── Extracted records ──

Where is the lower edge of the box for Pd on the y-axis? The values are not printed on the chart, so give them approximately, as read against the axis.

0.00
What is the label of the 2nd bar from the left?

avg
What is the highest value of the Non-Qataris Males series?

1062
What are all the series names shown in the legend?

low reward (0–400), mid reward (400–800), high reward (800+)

───
── Extracted records ──

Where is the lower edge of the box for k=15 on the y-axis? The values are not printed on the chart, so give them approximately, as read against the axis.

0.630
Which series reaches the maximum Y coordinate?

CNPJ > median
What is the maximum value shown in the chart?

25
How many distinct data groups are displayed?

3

───
── Extracted records ──

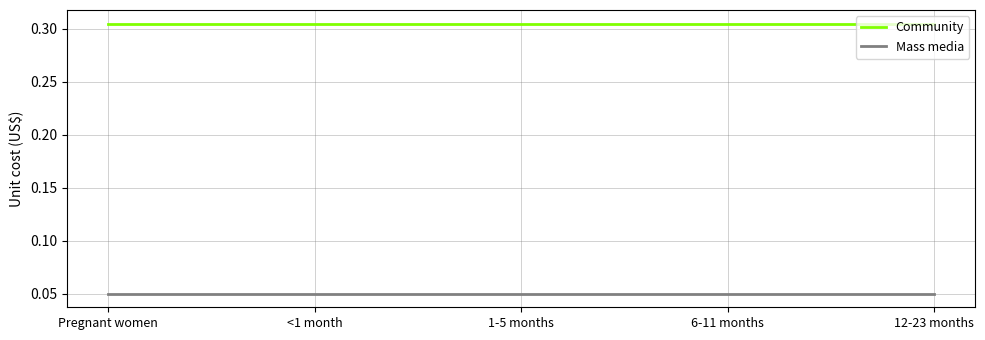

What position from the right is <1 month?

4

───

◆ About this task ◆
Reproduce word for word the material above, starting at the line that contains "Where is the lower edge of the box for Pd" and ending at the line that contains "low reward (0–400), mid", including both of those lines.

◆ Solved exercise ◆
Where is the lower edge of the box for Pd on the y-axis? The values are not printed on the chart, so give them approximately, as read against the axis.

0.00
What is the label of the 2nd bar from the left?

avg
What is the highest value of the Non-Qataris Males series?

1062
What are all the series names shown in the legend?

low reward (0–400), mid reward (400–800), high reward (800+)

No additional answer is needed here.